Recursive parsing based on level numbers

2019-07-02 12:59发布

问题:

I have a tricky question (at least in my perspective), regarding Scalas parser combinators and recursive parsing. I currently building a small parser which should be able to parse PL/1 structures like this:

  dcl 1 data,
    3 subData,
      5 tmp char(15),
      5 tmp1 char(15),
    3 subData2,
      5 tmp2 char(10),
      5 tmp3 char(5);

In this scenario I want to build a AST as follows:

Record(data)  -> (Record(subData),Record(subData2))

  Record(subData) -> (Char(tmp),Char(tmp1))

  Record(subData2) -> (Char(tmp2),Char(tmp3))  

Meaning that the parent element should be connected to its children. In my world this should result in a recursive parser in some way, however my problem is how to control when to stop going down in sublevels. For instance when parsing the the "3 subdata" record structure, it should stop when hitting a level number which is not lower in itself, in this case the line "3 subData2,".

Can someone help with this issue, or point me in a good direction.

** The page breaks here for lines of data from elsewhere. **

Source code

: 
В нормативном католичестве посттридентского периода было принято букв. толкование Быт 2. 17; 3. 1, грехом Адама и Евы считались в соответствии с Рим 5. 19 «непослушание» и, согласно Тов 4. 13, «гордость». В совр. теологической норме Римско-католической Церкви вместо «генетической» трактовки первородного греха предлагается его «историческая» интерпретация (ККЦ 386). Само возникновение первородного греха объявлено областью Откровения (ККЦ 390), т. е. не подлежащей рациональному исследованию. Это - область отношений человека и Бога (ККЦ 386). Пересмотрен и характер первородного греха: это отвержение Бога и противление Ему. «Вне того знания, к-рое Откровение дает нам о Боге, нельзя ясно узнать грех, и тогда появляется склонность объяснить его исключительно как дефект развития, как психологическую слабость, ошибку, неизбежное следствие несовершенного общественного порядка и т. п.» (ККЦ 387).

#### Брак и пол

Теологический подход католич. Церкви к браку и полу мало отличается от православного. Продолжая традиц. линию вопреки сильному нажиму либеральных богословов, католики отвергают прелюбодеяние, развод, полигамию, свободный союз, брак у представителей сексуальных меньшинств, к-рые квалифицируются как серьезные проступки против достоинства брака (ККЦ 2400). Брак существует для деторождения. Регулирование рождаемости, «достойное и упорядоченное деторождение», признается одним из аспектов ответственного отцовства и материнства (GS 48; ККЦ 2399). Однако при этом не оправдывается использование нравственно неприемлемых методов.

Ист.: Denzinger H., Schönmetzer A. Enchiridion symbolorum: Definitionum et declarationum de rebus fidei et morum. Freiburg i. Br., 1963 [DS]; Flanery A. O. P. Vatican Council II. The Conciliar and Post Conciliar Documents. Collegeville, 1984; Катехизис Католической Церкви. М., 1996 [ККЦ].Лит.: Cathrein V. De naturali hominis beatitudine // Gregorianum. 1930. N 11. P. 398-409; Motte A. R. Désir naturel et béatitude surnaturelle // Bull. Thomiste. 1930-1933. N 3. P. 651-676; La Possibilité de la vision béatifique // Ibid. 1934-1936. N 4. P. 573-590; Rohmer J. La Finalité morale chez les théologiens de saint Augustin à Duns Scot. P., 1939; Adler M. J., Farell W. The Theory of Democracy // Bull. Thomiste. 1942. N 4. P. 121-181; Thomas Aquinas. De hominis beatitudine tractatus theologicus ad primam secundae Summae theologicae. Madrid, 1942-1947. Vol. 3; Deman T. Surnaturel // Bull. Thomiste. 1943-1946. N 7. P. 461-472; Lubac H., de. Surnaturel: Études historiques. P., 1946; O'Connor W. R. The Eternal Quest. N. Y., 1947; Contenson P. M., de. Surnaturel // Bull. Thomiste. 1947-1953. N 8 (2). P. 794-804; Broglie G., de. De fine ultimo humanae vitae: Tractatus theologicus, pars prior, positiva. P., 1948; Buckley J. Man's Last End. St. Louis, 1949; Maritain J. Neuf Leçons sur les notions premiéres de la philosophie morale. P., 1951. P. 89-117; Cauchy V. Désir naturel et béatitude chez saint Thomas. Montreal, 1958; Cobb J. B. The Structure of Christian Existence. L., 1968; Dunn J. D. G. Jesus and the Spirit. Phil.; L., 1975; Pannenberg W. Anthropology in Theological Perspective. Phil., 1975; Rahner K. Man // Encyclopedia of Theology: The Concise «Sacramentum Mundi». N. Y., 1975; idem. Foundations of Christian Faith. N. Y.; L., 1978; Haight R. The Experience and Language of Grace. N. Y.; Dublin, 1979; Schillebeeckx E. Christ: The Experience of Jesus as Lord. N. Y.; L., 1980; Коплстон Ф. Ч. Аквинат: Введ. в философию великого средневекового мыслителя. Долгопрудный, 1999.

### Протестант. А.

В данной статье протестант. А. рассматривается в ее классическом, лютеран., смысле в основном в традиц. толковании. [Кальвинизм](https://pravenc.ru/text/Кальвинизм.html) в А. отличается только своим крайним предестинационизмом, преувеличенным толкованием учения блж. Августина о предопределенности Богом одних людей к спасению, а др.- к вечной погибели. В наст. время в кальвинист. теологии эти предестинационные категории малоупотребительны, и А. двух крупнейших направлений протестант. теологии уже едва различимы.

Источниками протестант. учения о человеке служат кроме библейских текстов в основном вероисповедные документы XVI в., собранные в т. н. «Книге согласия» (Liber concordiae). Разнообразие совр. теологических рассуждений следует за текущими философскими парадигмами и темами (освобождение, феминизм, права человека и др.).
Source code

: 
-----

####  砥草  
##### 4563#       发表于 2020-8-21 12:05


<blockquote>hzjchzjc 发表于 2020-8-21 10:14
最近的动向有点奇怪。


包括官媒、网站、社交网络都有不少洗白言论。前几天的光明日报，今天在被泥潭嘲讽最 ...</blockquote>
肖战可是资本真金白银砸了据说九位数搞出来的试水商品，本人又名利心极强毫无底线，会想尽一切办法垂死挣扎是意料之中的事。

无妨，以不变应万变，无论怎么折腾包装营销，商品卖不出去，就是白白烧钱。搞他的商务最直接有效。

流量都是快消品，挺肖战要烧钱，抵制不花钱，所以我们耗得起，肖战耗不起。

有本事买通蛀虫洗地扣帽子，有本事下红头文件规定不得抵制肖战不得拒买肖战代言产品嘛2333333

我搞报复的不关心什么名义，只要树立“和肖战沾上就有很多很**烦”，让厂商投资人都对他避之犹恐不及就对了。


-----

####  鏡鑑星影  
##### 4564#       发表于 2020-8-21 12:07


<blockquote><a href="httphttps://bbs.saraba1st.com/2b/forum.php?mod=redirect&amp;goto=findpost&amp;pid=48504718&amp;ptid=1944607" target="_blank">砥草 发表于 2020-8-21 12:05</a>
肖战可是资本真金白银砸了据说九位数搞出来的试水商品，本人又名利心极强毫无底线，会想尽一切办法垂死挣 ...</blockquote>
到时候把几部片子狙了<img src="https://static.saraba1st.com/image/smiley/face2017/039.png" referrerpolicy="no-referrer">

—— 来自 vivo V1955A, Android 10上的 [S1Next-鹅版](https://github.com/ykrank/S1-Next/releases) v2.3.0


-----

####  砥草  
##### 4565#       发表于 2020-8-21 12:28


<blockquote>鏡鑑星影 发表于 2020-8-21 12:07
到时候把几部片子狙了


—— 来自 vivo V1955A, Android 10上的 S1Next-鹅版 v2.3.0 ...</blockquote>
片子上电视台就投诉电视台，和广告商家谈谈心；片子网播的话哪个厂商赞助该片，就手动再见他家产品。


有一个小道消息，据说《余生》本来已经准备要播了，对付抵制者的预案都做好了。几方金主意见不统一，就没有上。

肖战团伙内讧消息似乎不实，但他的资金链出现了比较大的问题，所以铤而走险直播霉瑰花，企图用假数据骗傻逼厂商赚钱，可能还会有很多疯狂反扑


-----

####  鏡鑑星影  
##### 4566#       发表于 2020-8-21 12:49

My current solution is to solved this problem after I have parsed an unconnected structure.

Thanks in advance.

Regards Stefan

回答1:

Basically all you need is Parser.into (it has an alias >>), it creates a parser combinator that's based on the result of the current one.

I've prepared a simple REPLable example for you

import util.parsing.combinator.RegexParsers

case class Record(data: String, children: List[Record])

object RecordParser extends RegexParsers {
  override def skipWhitespace = false

  def ws = "\\s*".r
  def numberGT(min: Int) = "\\d+".r ^^ {  _.toInt } ^? {
    case i if i > min => i
  }

  def subData(n: Int): Parser[Record] = ws ~> numberGT(n) ~ ws ~ ".*".r <~ "\n" >> {
    case sub ~ _ ~ data => rep(subData(sub)) ^^ { new Record(data, _) }
  }
}

val testData = """
1 data
 2 subdata
  3 child1
  3 child2
 2 sub2
"""

RecordParser.parse(RecordParser.subData(0),test)
res7: RecordParser.ParseResult[Record] = [7.1] parsed: Record(data,List(Record(subdata,List(Record(child1,List()), Record(child2,List()))), Record(sub2,List())))